Peroneal tendon problems

Last evidence check April 2010


The peroneus longus and brevis arise from the posterolateral surface of the fibula and the fascia of their compartment. They run over the posterior surface of the fibular tip, where there is an adaptive fibrocartilage on the fibula, with brevis next to the bone. The tendons are kept in place by the presence of a shallow groove on the posterior fibula, the superior peroneal retinaculum (SPR) which tethers the tendons to the fibula, and a fibrocatilaginous lip, which deepens the groove where it meets the retinaculum.
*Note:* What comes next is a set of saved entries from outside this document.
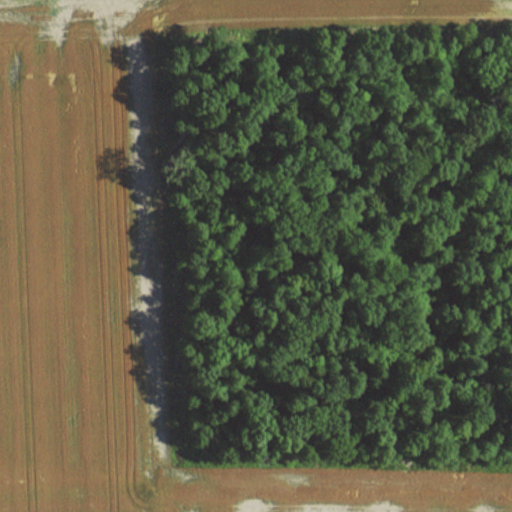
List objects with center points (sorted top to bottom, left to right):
crop: (140, 269)
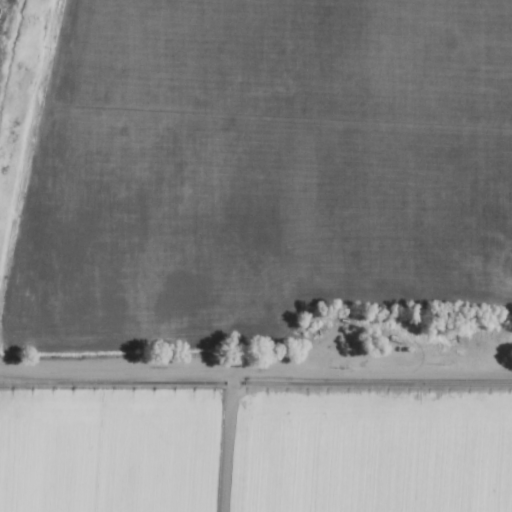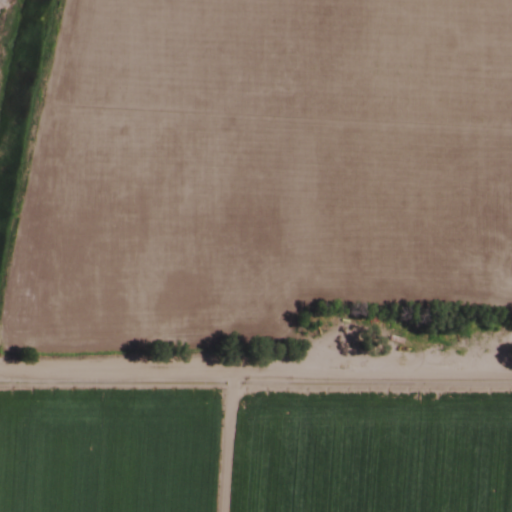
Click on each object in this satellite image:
crop: (264, 261)
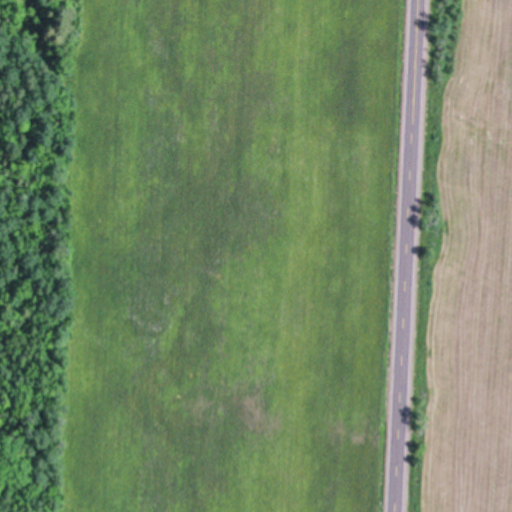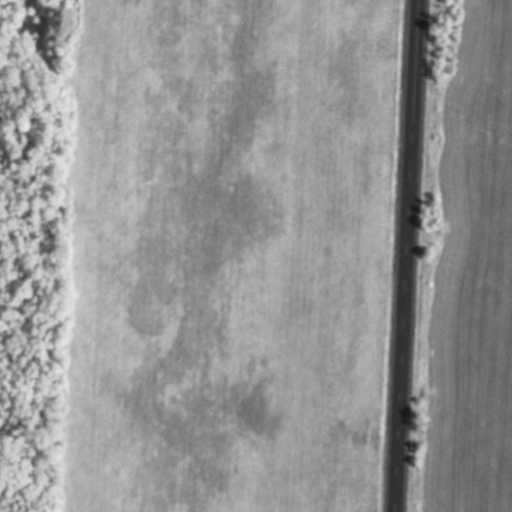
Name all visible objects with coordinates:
road: (407, 256)
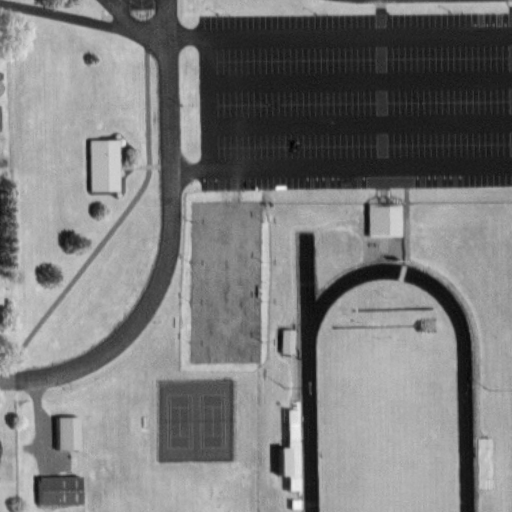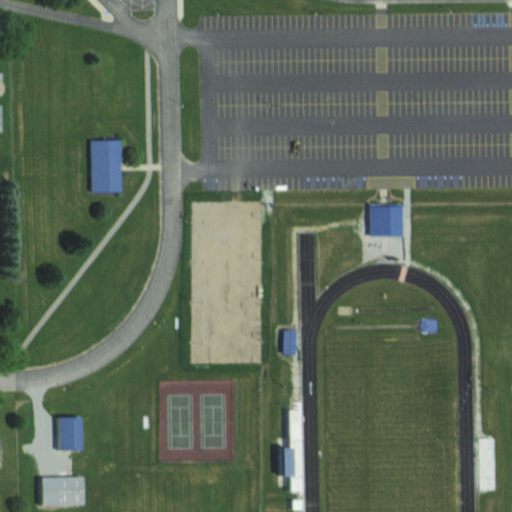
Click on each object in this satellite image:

On the lateral surface of the calcaneum the tendons run superficial to the calcaneofibular(CFL) and lateral talocalcaneal ligaments. Tears of the CFL create a communication between the peroneal tendon sheath and the ankle – the ability of contrast to pass from one to the other is the basis of peroneal tendonography as a method of diagnosing ankle ligament rupture. Distal to the CFL the tendons run superior (brevis) and inferior (longus) to the peroneal trochlea on the lateral calcaneal wall, retained by the inferior peroneal retinaculum (IPR). Here the sheath is thickened and stenosing tenosynovitis may occur. The peroneus brevis is inserted into the inferolateral part of the tubercle of the 5 th metatarsal. The peroneus longus turns through a sharp angle to enter a fibro-osseous tunnel on the underside of the cuboid, where there is usually an accessory ossicle, the os perineum. The longus tendon inserts into the plantar surface of the first metatarsal.

peroneal anatomy deep

Peroneal tendons
CFL - calcaneofibular ligament

peroneal anatomy superficial

SPR - superior peroneal retinaculum
IPR - inferior peroneal retinaculum

peroneus longus under foot

Peroneus longus tendon passes under the foot to insert into the base of 1st metatarsal + medial cuneiform

The tendons receive blood supply from vinculae which reach them from posteriorly in the calf and usually link the two tendons. Early studies found no evidence of avascular zones(Sobel 1992), but more recent work (Petersen et al 2000) suggests relatively avascular zones in brevis at the level of the SPR, and in longus at the IPR and the sharp turn to enter the cuboid tunnel. These are the commonest levels for tears.


Both tendons are plantar flexors of the ankle and evertors of the subtalar and midtarsal joints. As evertors their main opponent is tibialis posterior. In addition the peroneus longus plantarflexes the first metatarsal in opposition to tibialis anterior. Relative sparing of peroneus longus compared to tibialis anterior is probably relevant to the pathogenesis of the stiff plantarflexed first metatarsal in pes cavus. A relatively strong tibialis posterior opposed to a weaker peroneus brevis probably contributes to the development of the hindfoot varus component of cavovarus.